In this case, I was surprised to discover that Branzoll is in Italy and so is the castle (or castello)! Turns out Branzoll is in the ethnically-Austrian region of Sud-Tirol in the northeast part of the country.


Vollmer's #7702 House is a very usable kit and represents the dream of most apartment-dwelling Italians; the single-family Villa. One caution here for those who are attempting to model in a tight space: given that the Villa is a much desired but expensive housing option, you may not find one too close to a 'noisy' railroad track - unless the owner is a rail enthusiast!

Once again, the quantity of balcony-mounted flower pots is a bit much, but be sure and site your Villa on a large lot (six to nine times larger than the house itself) and surround it with trees and vegetable gardens all enclosed within a wrought iron or stucco fence. My only complaint with this kit is that a longer roof overhang at the eaves would make it look even more Italian.

Vollmer's #7720 Apartment House is another example of a small Palazzo that one might find in a town or small city.

Again, notice that the ground floor is replete with small store spaces; Italians are never far from a paneficio (bakery), a latteria (dairy store), or a pasticceria (pastry store)! Other options include a Bar (less of a dive than image conjures up), a pizzeria, a frutivendolo (green grocer), or a lavanderia (laundry - though the apartments do look modern enough to have been built with home laundry facilities in mind).

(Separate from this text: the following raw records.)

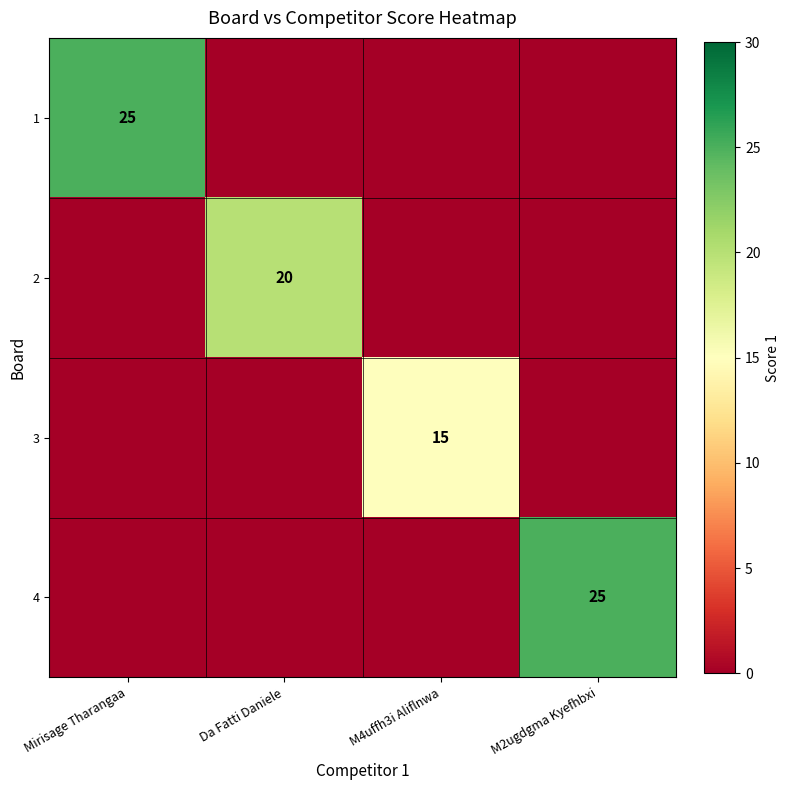

Rank the series by their maximum value, from lowest to highest.

3, 2, 1, 4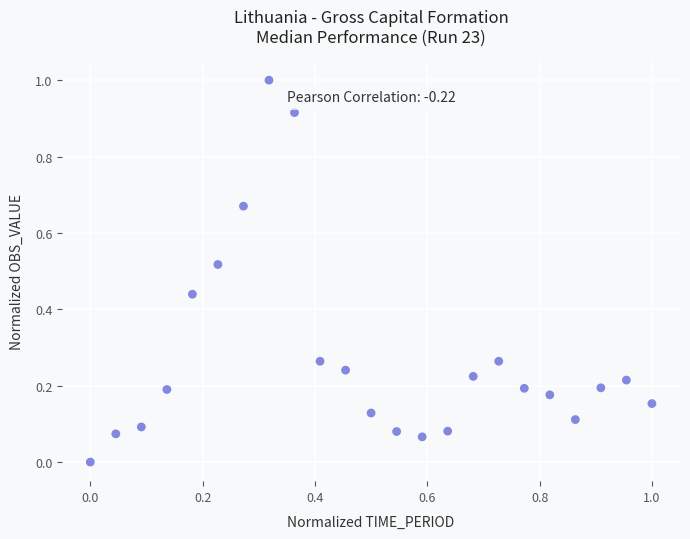

What is the range of Y values (max minus min)?

1.0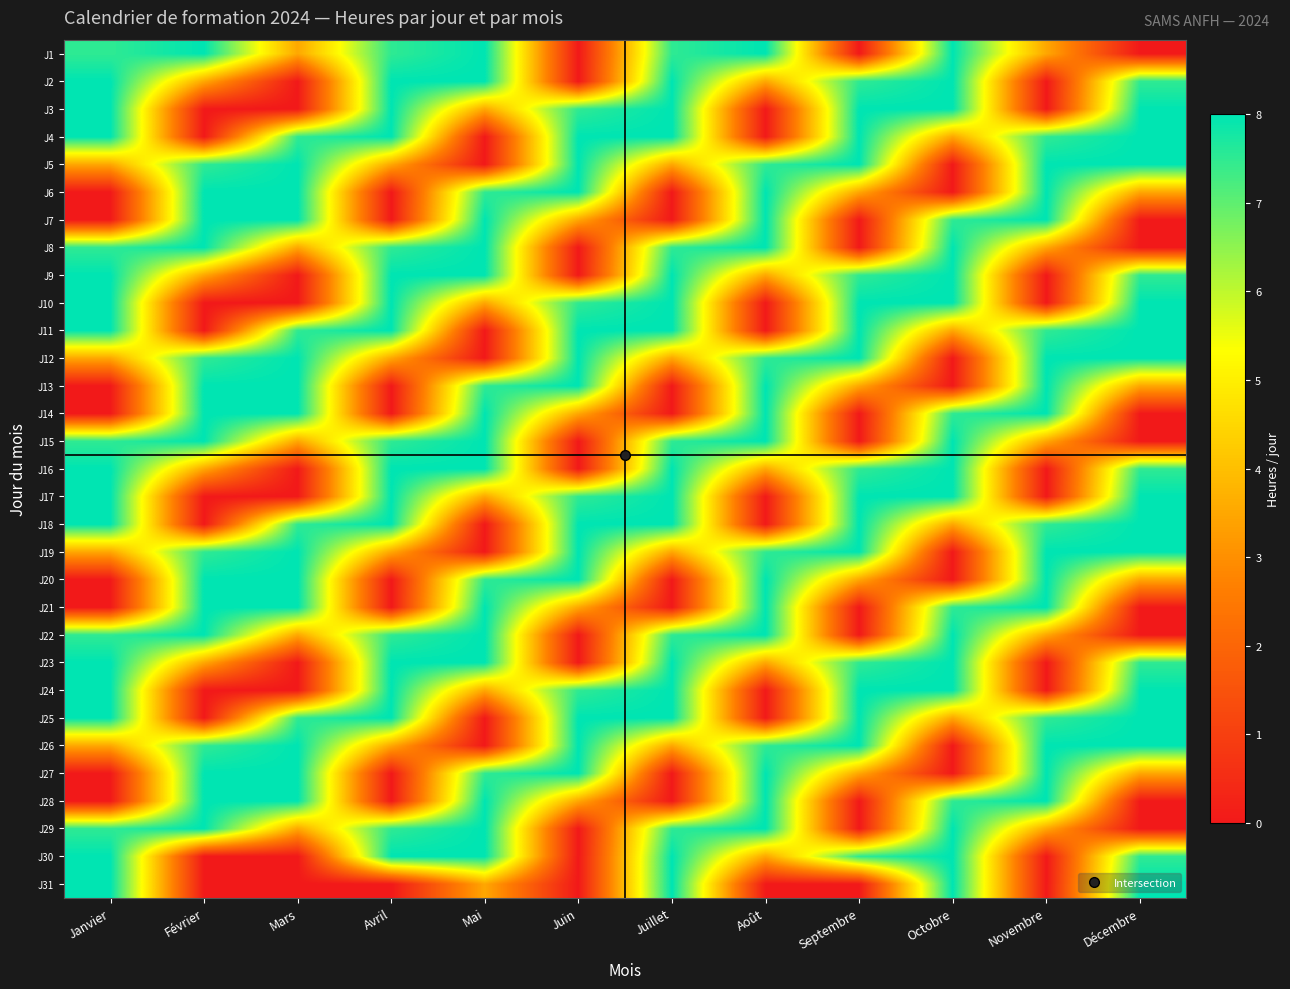

Rank the series at Octobre from highest to lowest value.

J1, J2, J3, J8, J9, J10, J15, J16, J17, J22, J23, J24, J29, J30, J31, J7, J14, J21, J28, J4, J11, J18, J25, J5, J6, J12, J13, J19, J20, J26, J27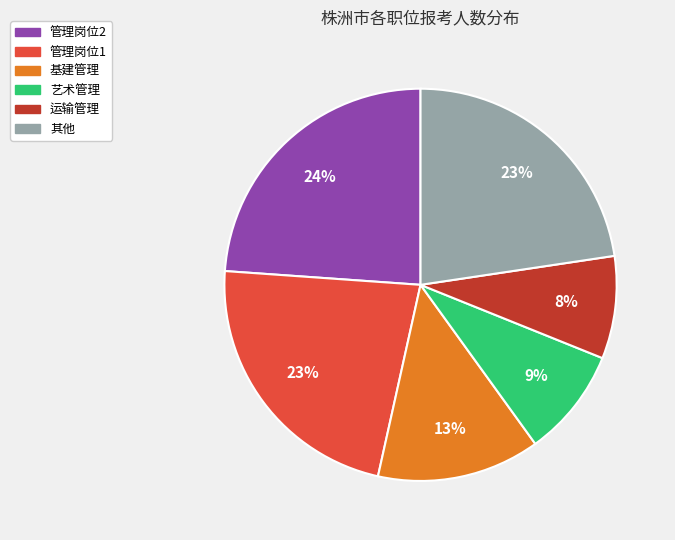

Is there any slice that represents more than half of the pie?

No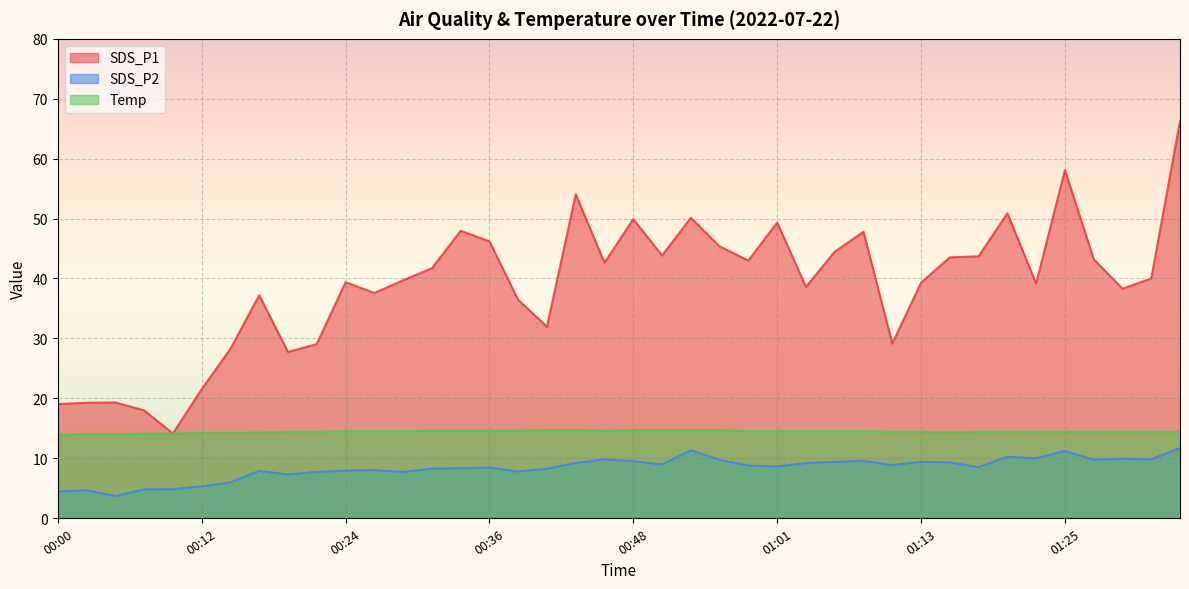

Which series has the largest total across all categories?

SDS_P1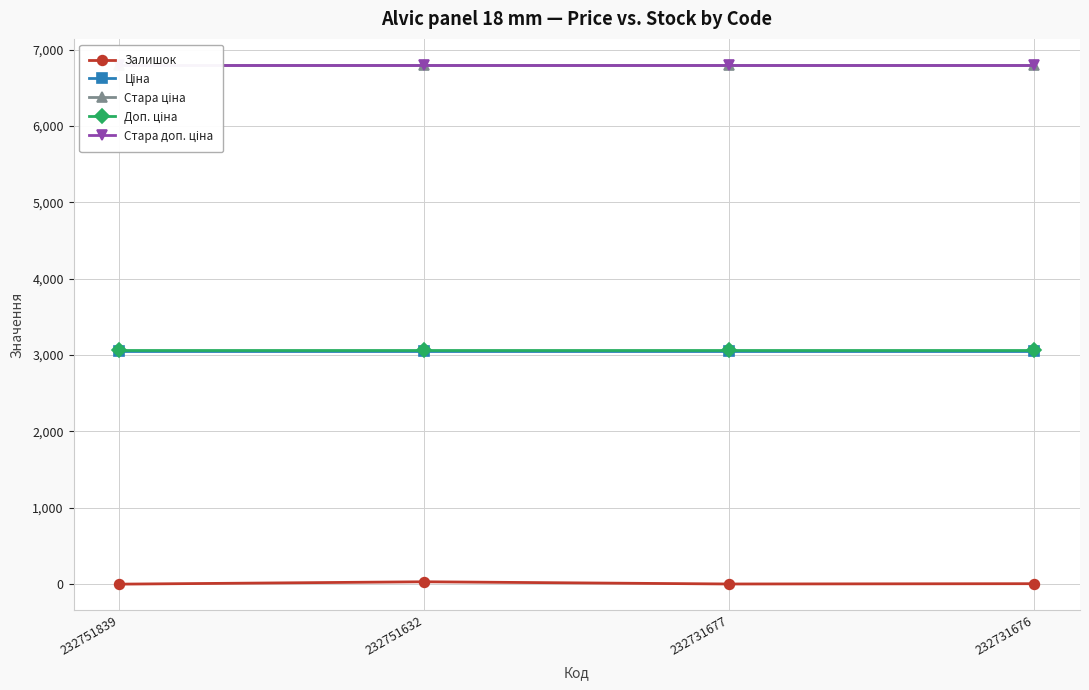

True or false: Доп. ціна and Ціна intersect in this chart.

False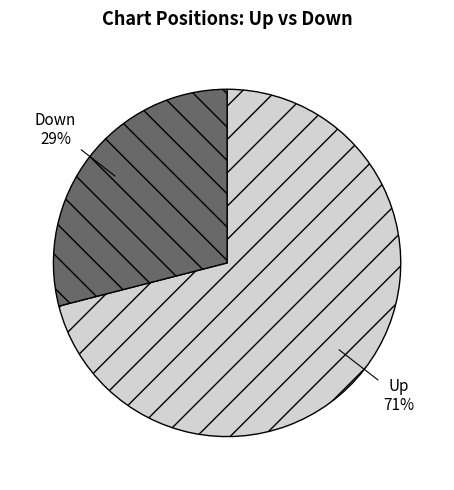

What is the largest slice in the pie chart?

Up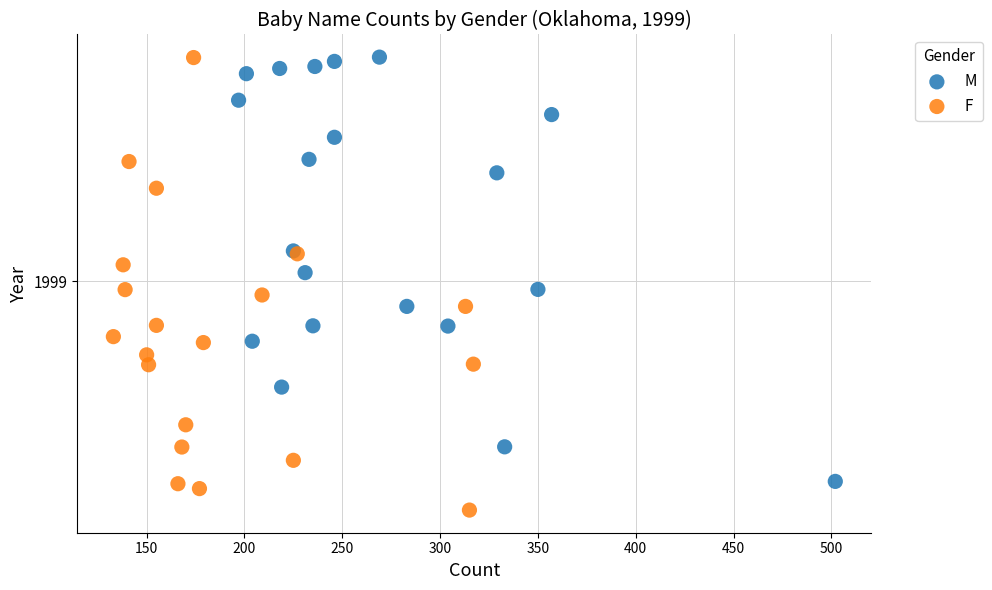

What are all the series names shown in the legend?

M, F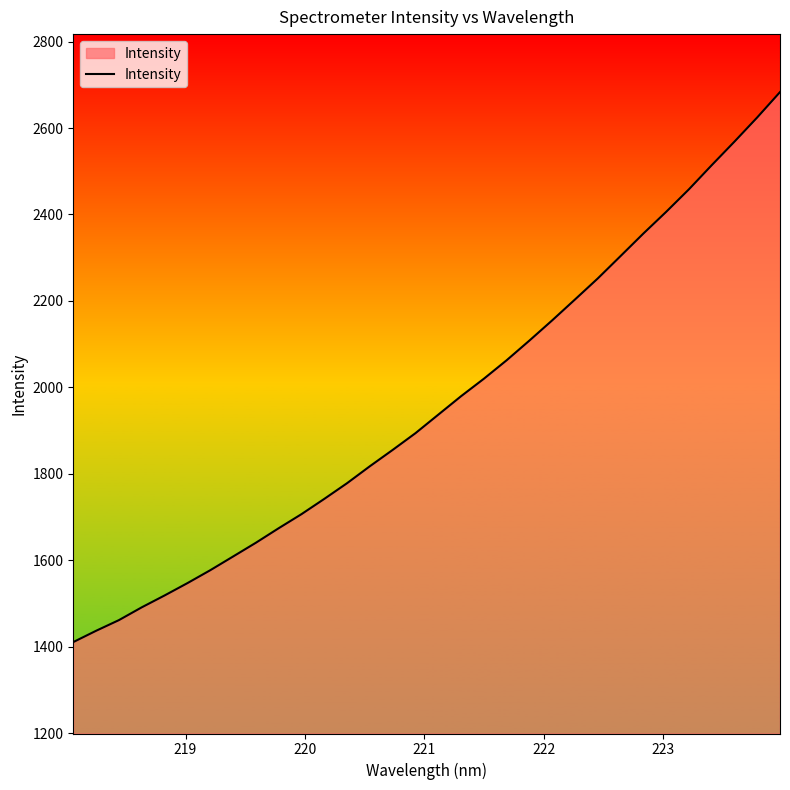

What is the difference between the maximum and minimum values?

1272.7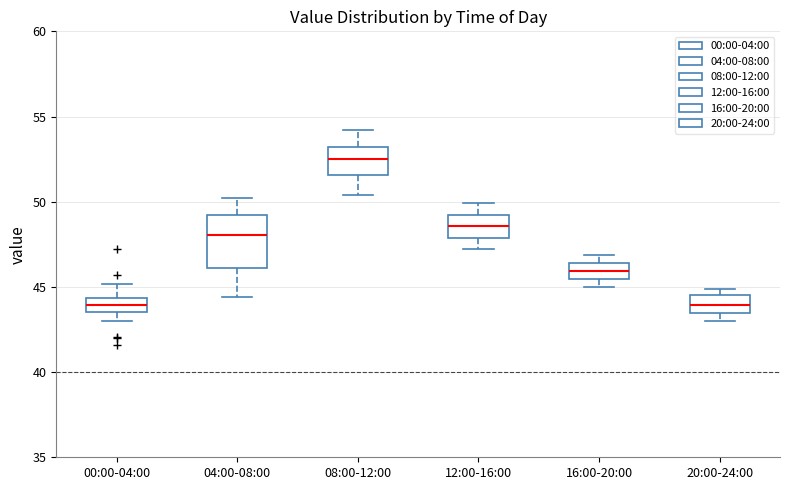

Which box's median line is the highest?

08:00-12:00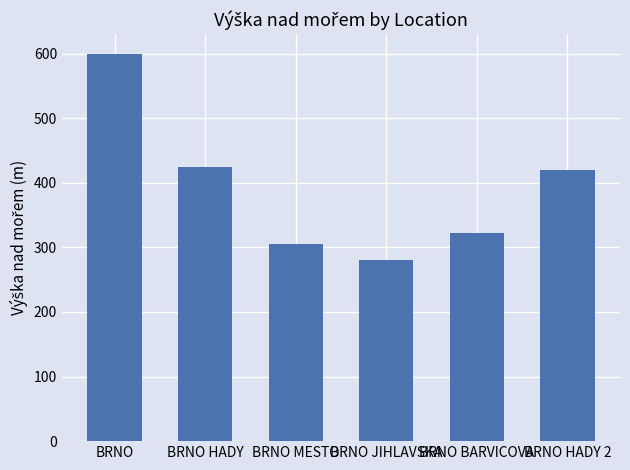

Reading left to right, what are all the values shown in this chart?

BRNO=600	BRNO HADY=424	BRNO MESTO=305	BRNO JIHLAVSKA=281	BRNO BARVICOVA=323	BRNO HADY 2=420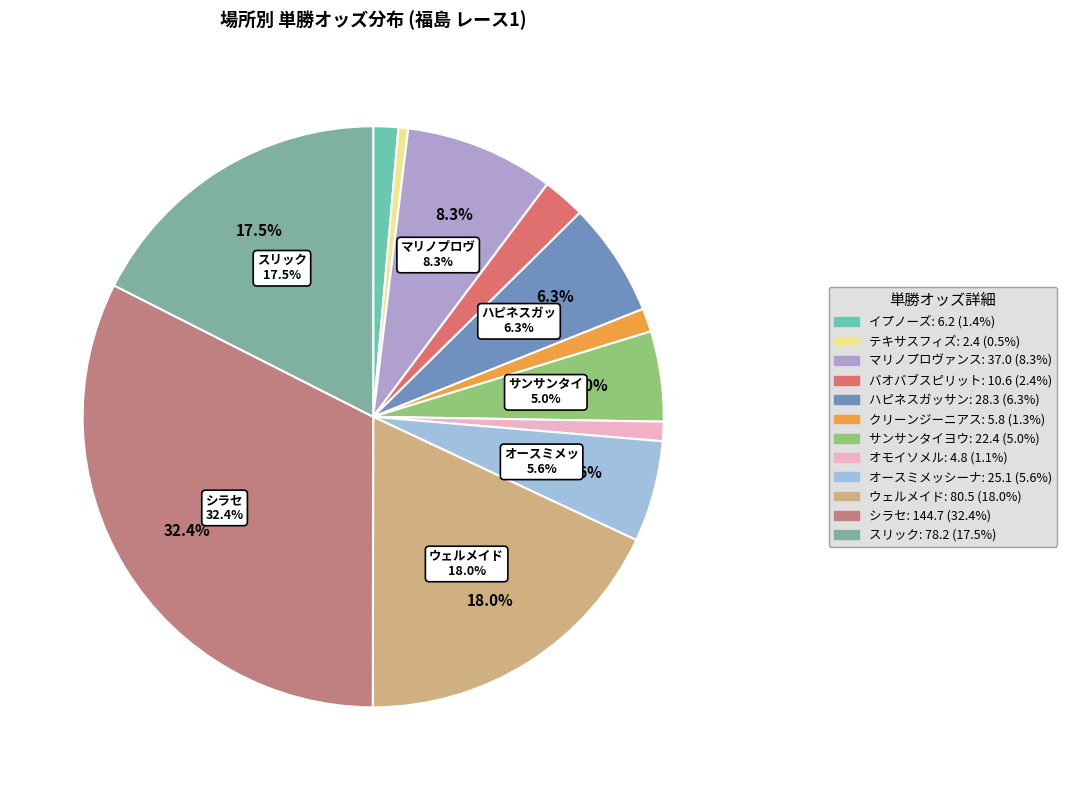

How many slices are in this pie chart?

12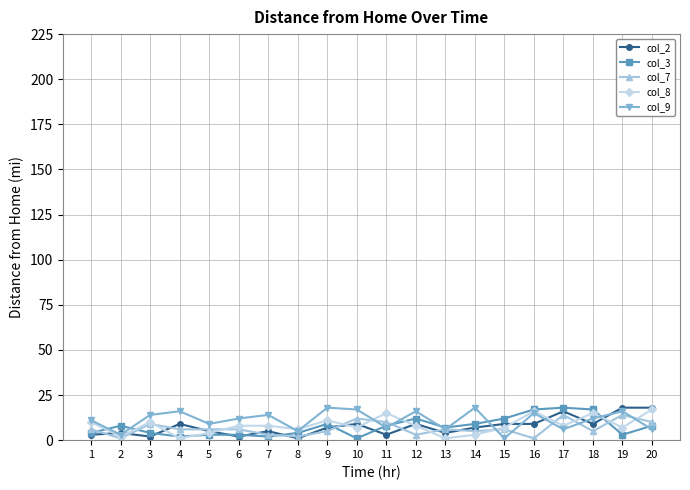

True or false: col_7 has more than 2 points higher than both neighbors.

True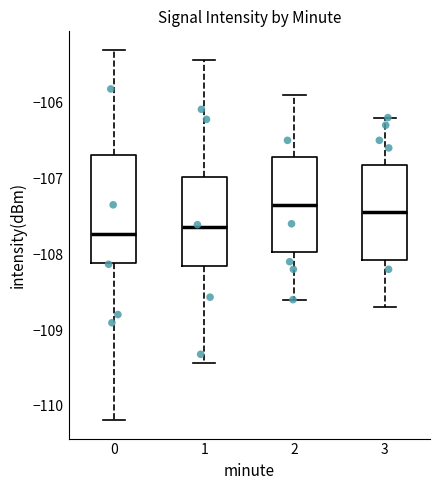

Reading left to right, read every box against the y-axis: the position of its median line, the range the box covers, and the ends of its whiskers. The values are not printed on the chart, so give them approximately, as read against the axis.

0: median -107.7, box -108.1 to -106.7, whiskers -110.2 to -105.3
1: median -107.6, box -108.1 to -107.0, whiskers -109.4 to -105.4
2: median -107.3, box -108.0 to -106.7, whiskers -108.6 to -105.9
3: median -107.4, box -108.1 to -106.8, whiskers -108.7 to -106.2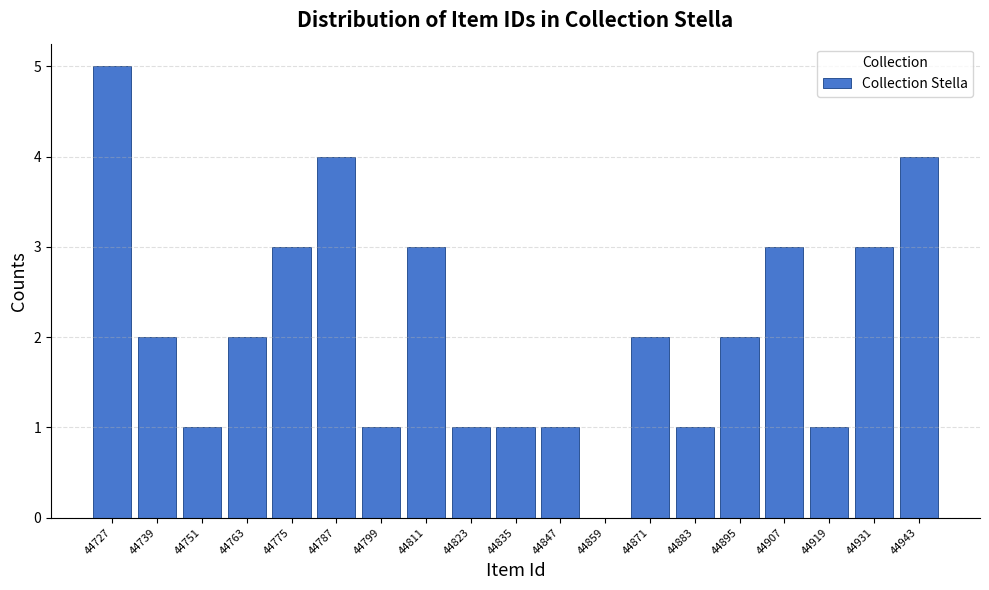

Reading right to left, extract all data points from this chart.

44943=4	44931=3	44919=1	44907=3	44895=2	44883=1	44871=2	44859=0	44847=1	44835=1	44823=1	44811=3	44799=1	44787=4	44775=3	44763=2	44751=1	44739=2	44727=5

Vollmer's #7609 Three Track Engine Shed is a bit less of an obvious candidate. Nevertheless, it is of stucco construction and has a roof that is not pitched too steeply. In fact, beating beneath the modest amount of Nordic bric-a-brack is the heart of an Italian.

Just fill the attic windows (but leave the round opening at the very top), remove the loco doors, and cancel some of the trim to make this into a simple italianate structure. Leave the single-storey office off, too (or stick it on the back). Painting the roof to resemble terra cotta tile and applying pale yellow with white trim to the walls completes the Mediterranean transformation.